Biologists debate occasionally whether the mitochondria invaded the first eukaryotic cells or if they were captured. If my version of events actually happened, then there was no need for either of those scenarios. Mitochondria could have simply been hanging around when the outer cell wall went up. They could have already had a symbiotic relationship with the cells they surrounded.
Interestingly, if mitochondria already had a symbiotic relationship with the forebears of eukaryotic cells, that could have made all the difference. The predecessors of eukaryotic cells would have needed to protect the mitochondria as well, and those same mitochondria would have provided them with the energy they needed to build a large wall.
At this point, cells would look very similar to the single-celled life that still exists today. The basic domains of life would have been created. The next development would have been sex. Sexual reproduction basically involves mixing two different sets of genes to create a new, unique mixture. Biologists debate why species do this. The basic question they pose is: “If it ain’t broke, why fix it?” Why do species take a successful combination of genes and totally mess it up?
Here is where I bring back the idea that genes are the competitors in evolution, not species. I think that the biological purpose of all living things is to act like a vector for genes, allowing them to reproduce and continue making copies of themselves. I don’t think it matters to a gene what species it is in.
I think of species as being similar to fantasy football teams in a league where your team has to have a winning season to play next year. In the real world, there is one and only one Tom Brady, and he plays on one and only one football team, the New England Patriots. His unique abilities benefit one and only one team. In a “lose and you’re out” system, he could be out of football in one season, no matter how great a quarterback he might be. But in the fantasy football world, his abilities can benefit an infinite number of fantasy teams, many of which would lose and many of which would win. In fantasy football, he essentially exists as a theoretically infinite series of clones with a huge variety in their chance of success. This is the case with genes in the real world.
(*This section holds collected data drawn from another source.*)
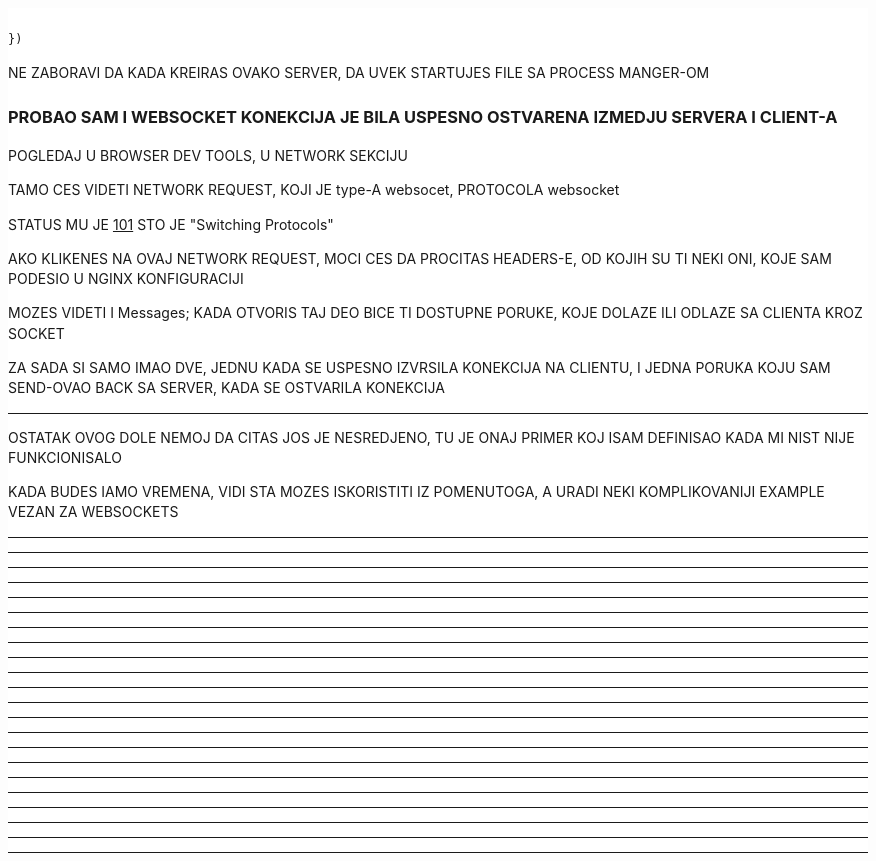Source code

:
 ```javascript

})

```

NE ZABORAVI DA KADA KREIRAS OVAKO SERVER, DA UVEK STARTUJES FILE SA PROCESS MANGER-OM

### PROBAO SAM I WEBSOCKET KONEKCIJA JE BILA USPESNO OSTVARENA IZMEDJU SERVERA I CLIENT-A

POGLEDAJ U BROWSER DEV TOOLS, U NETWORK SEKCIJU

TAMO CES VIDETI NETWORK REQUEST, KOJI JE type-A websocet, PROTOCOLA websocket

STATUS MU JE [101](https://developer.mozilla.org/en-US/docs/Web/HTTP/Status/101) STO JE "Switching Protocols"

AKO KLIKENES NA OVAJ NETWORK REQUEST, MOCI CES DA PROCITAS HEADERS-E, OD KOJIH SU TI NEKI ONI, KOJE SAM PODESIO U NGINX KONFIGURACIJI

MOZES VIDETI I Messages; KADA OTVORIS TAJ DEO BICE TI DOSTUPNE PORUKE, KOJE DOLAZE ILI ODLAZE SA CLIENTA KROZ SOCKET

ZA SADA SI SAMO IMAO DVE, JEDNU KADA SE USPESNO IZVRSILA KONEKCIJA NA CLIENTU, I JEDNA PORUKA KOJU SAM SEND-OVAO BACK SA SERVER, KADA SE OSTVARILA KONEKCIJA

*****

OSTATAK OVOG DOLE NEMOJ DA CITAS JOS JE NESREDJENO, TU JE ONAJ PRIMER KOJ ISAM DEFINISAO KADA MI NIST NIJE FUNKCIONISALO

KADA BUDES IAMO VREMENA, VIDI STA MOZES ISKORISTITI IZ POMENUTOGA, A URADI NEKI KOMPLIKOVANIJI EXAMPLE VEZAN ZA WEBSOCKETS

*****

**************************
**************************
**************************
**************************
**************************
**************************
**************************
**************************
**************************
**************************
**************************
**************************
**************************
**************************
**************************
**************************
**************************
**************************
**************************
**************************
**************************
When a person creates a fantasy football team, they gather together the best players they can get. Those players exist on many other teams, in combination with many different sets of teammates. This is also the case with genes in the real world. Some of our genes exist in many, many species and work alongside other genes that are very, very different from ours. Fruit flies and nematode worms have some of the same genes as we do.
Shuffling genes the way sex does gives genes a chance to play with different teammates, much like getting on a different football team. It allows genes to play on a wider variety of genetic teams, increasing their chances of being on a winning team somewhere and surviving into the next season, or generation.
And that is my speculative view of the development of life from DNA, RNA and proteins to cells and the development of sexual reproduction.